### WORK REQUEST
Every line of the records below that has the word "içerik" should be copied.

### DATA RECORDS
——
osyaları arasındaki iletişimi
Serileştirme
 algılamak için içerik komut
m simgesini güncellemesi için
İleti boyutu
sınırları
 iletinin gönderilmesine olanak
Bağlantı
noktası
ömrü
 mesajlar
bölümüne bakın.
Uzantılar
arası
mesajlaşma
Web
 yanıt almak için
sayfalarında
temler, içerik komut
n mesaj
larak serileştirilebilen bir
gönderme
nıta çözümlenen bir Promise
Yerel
——
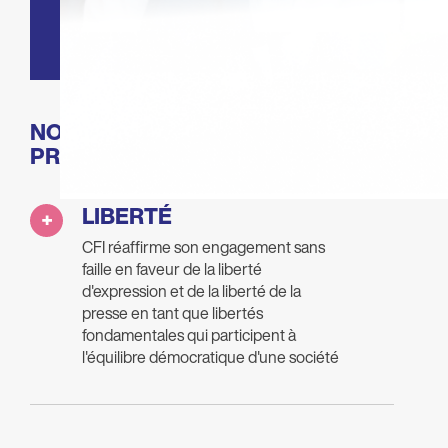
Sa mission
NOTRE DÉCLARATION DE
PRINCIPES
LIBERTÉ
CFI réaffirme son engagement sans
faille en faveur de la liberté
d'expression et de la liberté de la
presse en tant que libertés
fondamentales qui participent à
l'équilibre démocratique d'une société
——
### EXERCISE ANSWER
 algılamak için içerik komut
temler, içerik komut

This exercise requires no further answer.